HOUSTON: Particles from an icy comet that were collected and returned to Earth aboard a NASA science satellite show dozens of minerals that form only in extreme heat a finding that complicates theories about how the solar system formed, scientists said on Monday.
Prevailing theories about the solar system's formation cannot explain how this high-temperature material ended up in the frigid regions beyond Neptune's orbit, the so-called Kuiper Belt where comets formed.
"Remarkably enough, we have found fire and ice," said Stardust principal investigator Donald Brownlee, with the University of Washington. "We've found samples from the coldest part of the solar system that have mineral grains formed under extremely high temperatures."
The grains include an exotic titanium-vanadium-nitrogen blend that forms in temperatures higher than 1,100 degrees C.
The discovery leads scientists to two possible conclusions: Either the minerals formed in the hottest, innermost region of the nebula that eventually became our solar system, or they came from another star.
"If it was formed in our solar system, then it had to be transported from the hottest regions to the coolest," Brownlee said.
Scientists estimate the minerals would have had to be closer to the Sun than Mercury to form and they would have had to be flung more than 45 times the distance of Earth to the Sun to reach the Kuiper Belt region where the comets were born.
Researchers plan extensive studies to determine the chemical histories of the sample particles, which eventually will reveal whether the grains were heated by the Sun or another star.
"We will know soon," Brownlee said at the annual Lunar Planetary Institute's science conference, which opened on Monday in Houston.
The Stardust science spacecraft was launched in February 1999 and flew by Comet Wild-2 on January 2, 2004, on a mission to retrieve samples for analysis. A capsule containing the comet samples parachuted to Earth two months ago.
In addition to learning about how the solar system formed, scientists hope the Stardust samples will shed light on a theory that comets supplied primitive Earth with the organic materials needed for life.

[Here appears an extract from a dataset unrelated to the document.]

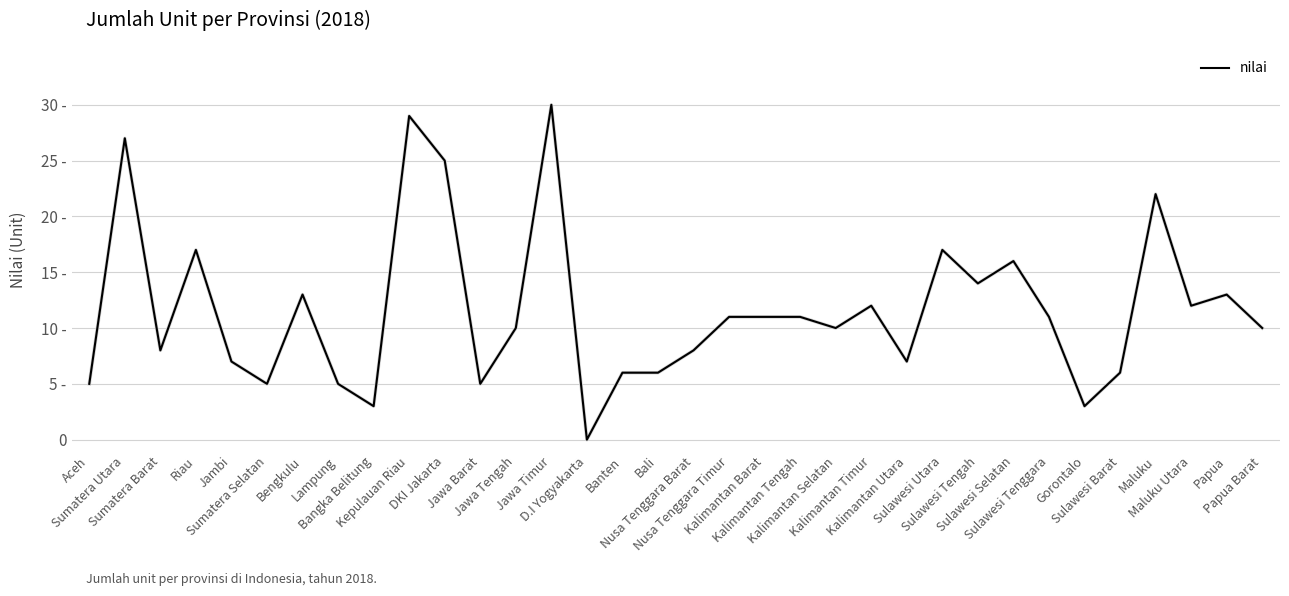

Reading right to left, what are all the values shown in this chart?

Papua Barat=10	Papua=13	Maluku Utara=12	Maluku=22	Sulawesi Barat=6	Gorontalo=3	Sulawesi Tenggara=11	Sulawesi Selatan=16	Sulawesi Tengah=14	Sulawesi Utara=17	Kalimantan Utara=7	Kalimantan Timur=12	Kalimantan Selatan=10	Kalimantan Tengah=11	Kalimantan Barat=11	Nusa Tenggara Timur=11	Nusa Tenggara Barat=8	Bali=6	Banten=6	D.I Yogyakarta=0	Jawa Timur=30	Jawa Tengah=10	Jawa Barat=5	DKI Jakarta=25	Kepulauan Riau=29	Bangka Belitung=3	Lampung=5	Bengkulu=13	Sumatera Selatan=5	Jambi=7	Riau=17	Sumatera Barat=8	Sumatera Utara=27	Aceh=5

NASA astrophysicist Scott Sandford, with the Ames Research Center in Moffett Field, California, said it is excruciatingly difficult to sort out cosmic organic matter from terrestrial elements, but at least one sample from the Stardust collection seems to contain indigenous carbon and hydrogen.
Chemical analysis of the sample shows high ratios of deuterium, a hydrogen isotope that is double the mass of ordinary hydrogen due to a neutron in the nucleus. "We take this as a pretty promising sign, but we need more work," Sandford said.